For the fly, I manual selected an ISO of 1250, f/14, 1/800sec. For the caterpillar image I selected auto ISO, the result based on the overcast day, was an ISO of 3200. F/13 with 1/1600sec. Both images were at 105mm and handheld. Winds were gusting at approx. 8mph.
Since I do not have any type of noise reduction software, at least not for the foreseeable future, in ACR post processing I used noise reduction on the background and sharpening on both insects.
My question is; is the quality at these settings, with this amount of post processing, at an acceptable level. Ok, so I realize “acceptable” is quite objective, but I would be interested in any thoughts, comments and suggestions.
Linda, they look fine to me. It might be my old eyes, but they both look fine. I like that fly, and the high key type lighting. Very well done. Experimenting is how we can learn more, that is for sure.
Thanks, @Shirley_Freeman. I am just trying to figure out how far I can push my settings in the quest for greater detail while photographing moving objects with the equipment I currently have.
I appreciate your kind thoughts.
Hi Linda, my favorite is the caterpillar with fine sharpness and a lovely setting. I think that one turned out great. The fly looks a little soft to me but that is doing some pixel peeping on the large image. Both fine images.

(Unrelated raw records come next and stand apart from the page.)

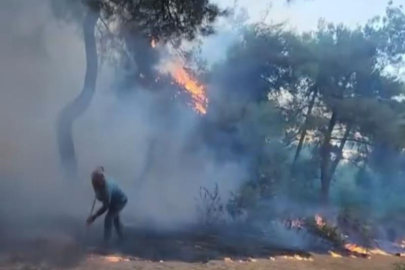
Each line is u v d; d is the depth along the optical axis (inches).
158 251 386.9
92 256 347.9
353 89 790.5
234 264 380.2
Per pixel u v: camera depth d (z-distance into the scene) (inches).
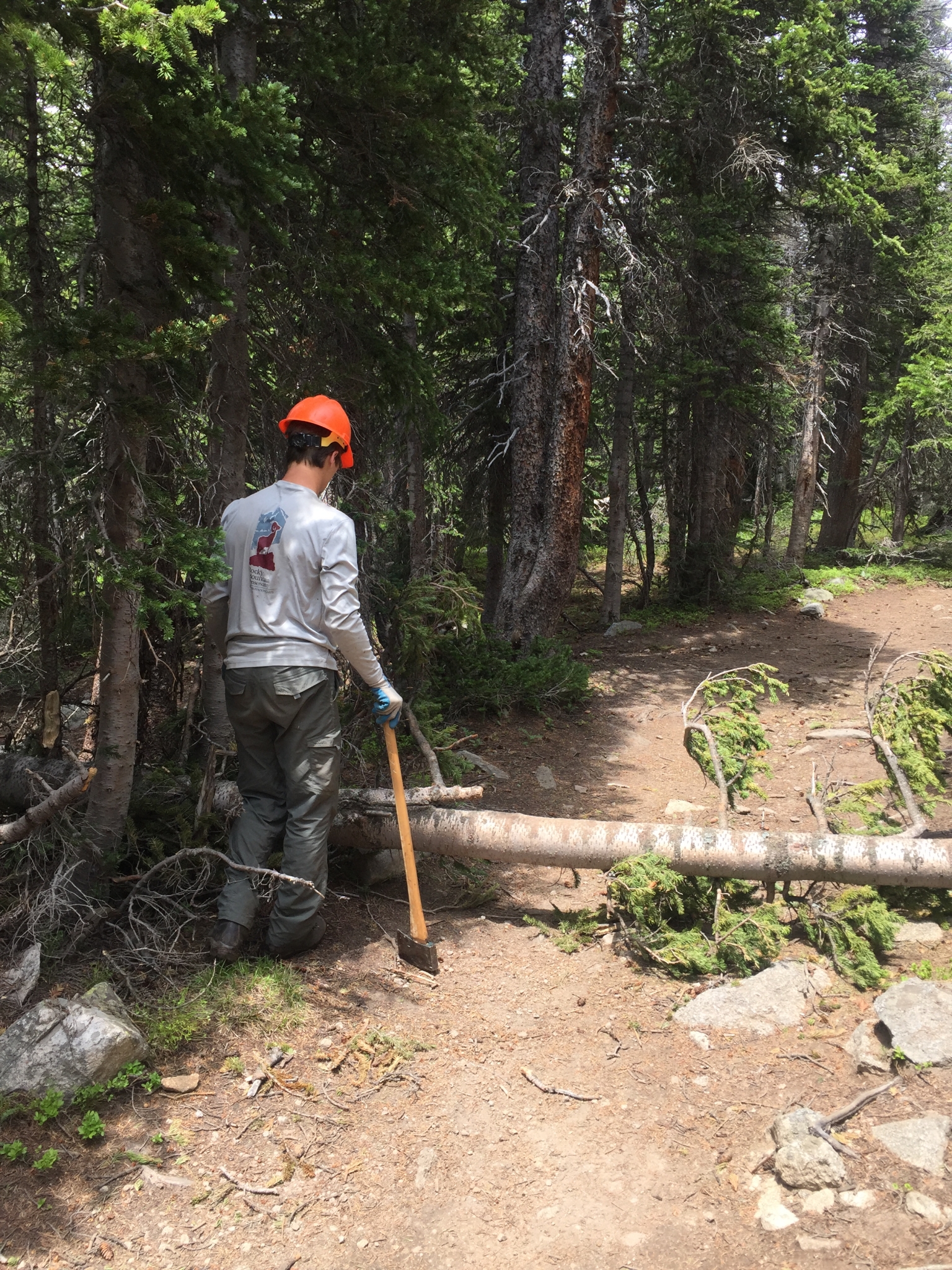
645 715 338.6
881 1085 115.1
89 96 142.9
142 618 127.3
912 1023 121.5
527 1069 124.0
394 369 191.9
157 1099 113.7
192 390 149.3
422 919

Seems to be caterpillar season! This one is quite a fright, which I guess is how they survive! Lovely captures with the detail and noise looking very good. The fly looks fine to me – sort of a gossamer look, which fits it.
Thanks, Diane. Yes, this little (about an inch or so) was quite spikey. I can’t find it identified in any of my references, even asked iNaturalist and they are researching it. I appreciate your thoughts and comments.
I agree with Allen about the 2. You got very good sharpness with no noise for the caterpillar - you seem to be at ease with the macro lens already, Linda. The fly looks to me just a wee bit out of focus, so put out some more butter! I love the colour contrasts though.
Thanks, @Mike_Friel. I should have mentioned, the butter is actually a piece of an orange slice I had put out to attract the Scotts Orioles that have been around for the past few weeks. I had read the Orioles liked fruit/oranges, but these guys were having nothing to do with it.
The caterpillar is a lot better than the fly. The fly’s integument has small sensory pores and hairs which are lost in the image. The caterpillar is nice and sharp and there’s a few noise reduction artifacts present. The image quality is quite good on the caterpillar photo…Jim
Nice images Linda, The caterpillar came out very nice, the fly is a little bright. I some times I tend to take out a camera to just experiment. I do not see any noise really so this seem to work. I tried to sharpen the fly with ACR. There is a trick in the detail section of Lightroom and I wanted to see if the ACR had it.
Expand the Detail section. Sharpening can be done (2 top sliders) paying attention to what is being sharpen only. Then hold the Alt (Option on Mac) down and slide the masking bar to the right. Keep going until everything you do not want affected by the sharpening is black. Then let go of the Alt. You may have known this already but I wanted to say something just in case.
Thanks, Dean. I have just recently been experimenting in ACR with the Optic and Geometry tools and realized they would expand. It neve occurred to me to try the sharpening tool also . . duh! The answer to your statement is, no I didn’t know that I could also do this with the sharpening tool. Thank you for pointing out the incredibly obvious. Appreciate you taking the time to explain this to me.